# my CATV system has gremlins.



## splatz (May 23, 2015)

Well you probably already thought of this, but I'd think the splitter in the ceiling might be bad. They go bad all the time. Luckily that's probably the cheapest thing of the bunch to replace. 

Edit, I am reading this as you checked the signal downstream of the amp, you might also want to plug a TV directly downstream of the amp, ahead of the splitter. The result should make it clear what's the next step. Check the signal ahead of the amp too.


----------



## inetdog (Apr 13, 2016)

A bad connection in the cabling can cause interference or loss of signal in both directions from the fault. This is even worse if the cable is supplying power via DC at the same time. I have an all digital cable system and one bad cable connector caused steady loss of specific channels and intermittently loss of connection between different cable boxes.


----------



## gnuuser (Jan 13, 2013)

loose connection maybe it was this guy


----------



## stangmasterflash (Jun 20, 2016)

*After buying new splitters, still not solid*

I bought a replacement DGT 8-23, and a 8-14 just for grins.

● Requirement
Reproduce, word for word, the stretch of the CATV thread from "## inetdog (Apr" through "different cable boxes.". Draw solely on the CATV thread above.

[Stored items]
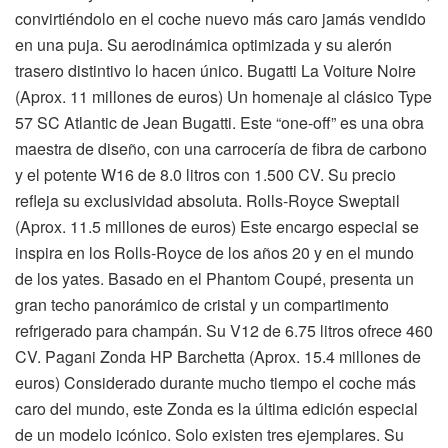
convirtiéndolo en el coche nuevo más caro jamás vendido
en una puja. Su aerodinámica optimizada y su alerón
trasero distintivo lo hacen único. Bugatti La Voiture Noire
(Aprox. 11 millones de euros) Un homenaje al clásico Type
57 SC Atlantic de Jean Bugatti. Este “one-off” es una obra
maestra de diseño, con una carrocería de fibra de carbono
y el potente W16 de 8.0 litros con 1.500 CV. Su precio
refleja su exclusividad absoluta. Rolls-Royce Sweptail
(Aprox. 11.5 millones de euros) Este encargo especial se
inspira en los Rolls-Royce de los años 20 y en el mundo
de los yates. Basado en el Phantom Coupé, presenta un
gran techo panorámico de cristal y un compartimento
refrigerado para champán. Su V12 de 6.75 litros ofrece 460
CV. Pagani Zonda HP Barchetta (Aprox. 15.4 millones de
euros) Considerado durante mucho tiempo el coche más
caro del mundo, este Zonda es la última edición especial
de un modelo icónico. Solo existen tres ejemplares. Su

● Response
## inetdog (Apr 13, 2016)

A bad connection in the cabling can cause interference or loss of signal in both directions from the fault. This is even worse if the cable is supplying power via DC at the same time. I have an all digital cable system and one bad cable connector caused steady loss of specific channels and intermittently loss of connection between different cable boxes.